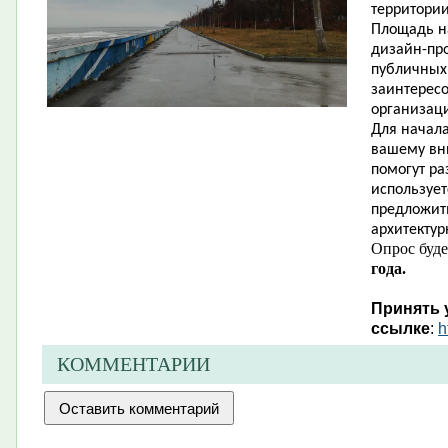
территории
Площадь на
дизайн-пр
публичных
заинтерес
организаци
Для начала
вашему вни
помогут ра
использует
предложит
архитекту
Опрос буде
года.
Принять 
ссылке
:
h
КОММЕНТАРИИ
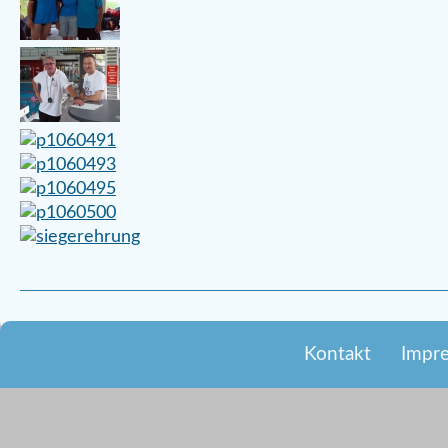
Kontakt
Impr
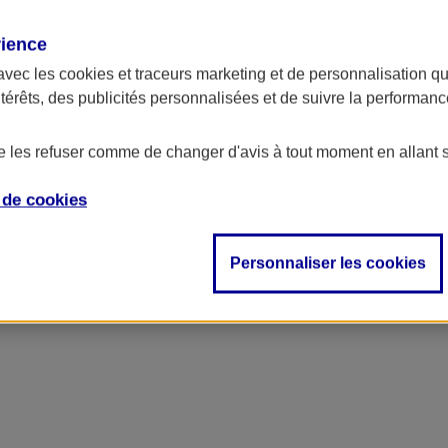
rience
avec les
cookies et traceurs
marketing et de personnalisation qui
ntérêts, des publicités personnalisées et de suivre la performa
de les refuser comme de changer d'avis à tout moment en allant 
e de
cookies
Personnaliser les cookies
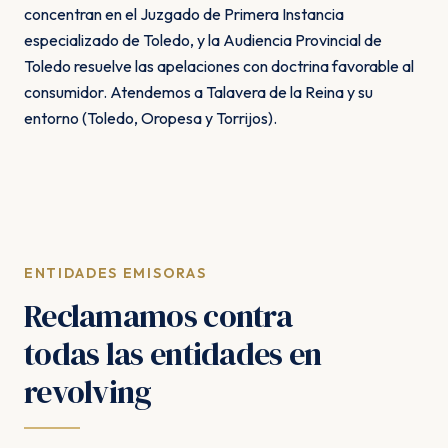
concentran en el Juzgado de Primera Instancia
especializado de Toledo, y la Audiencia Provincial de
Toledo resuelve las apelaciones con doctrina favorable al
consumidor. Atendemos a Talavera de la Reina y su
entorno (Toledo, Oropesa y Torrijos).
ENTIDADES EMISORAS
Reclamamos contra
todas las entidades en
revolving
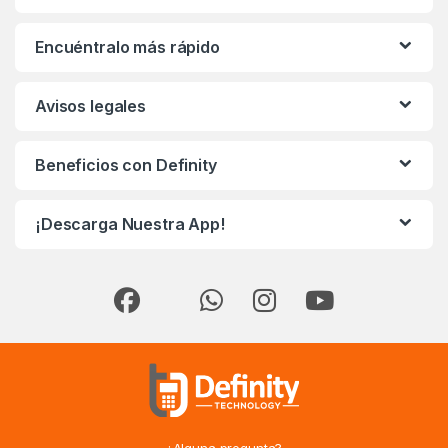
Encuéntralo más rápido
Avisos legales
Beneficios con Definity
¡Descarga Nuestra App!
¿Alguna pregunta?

* * *

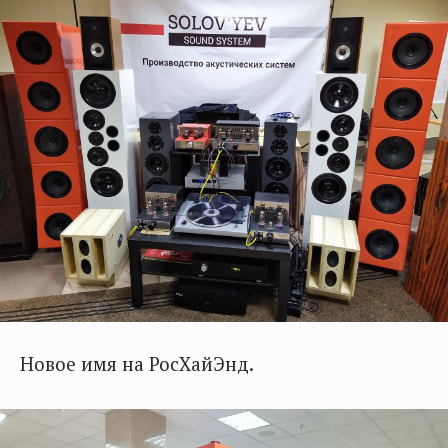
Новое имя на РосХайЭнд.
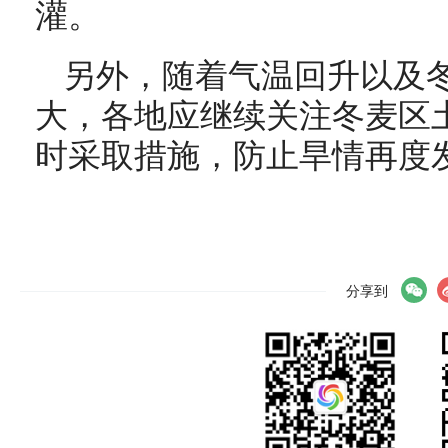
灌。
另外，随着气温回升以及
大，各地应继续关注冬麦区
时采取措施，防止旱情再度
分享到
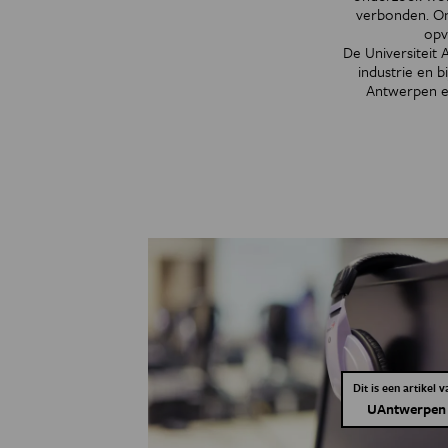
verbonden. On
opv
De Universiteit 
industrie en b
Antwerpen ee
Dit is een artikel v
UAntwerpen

__Task directions__
With "Toledo" as the string to look for, count the matching lines in the entries above and report only the number.

__Solved problem__
3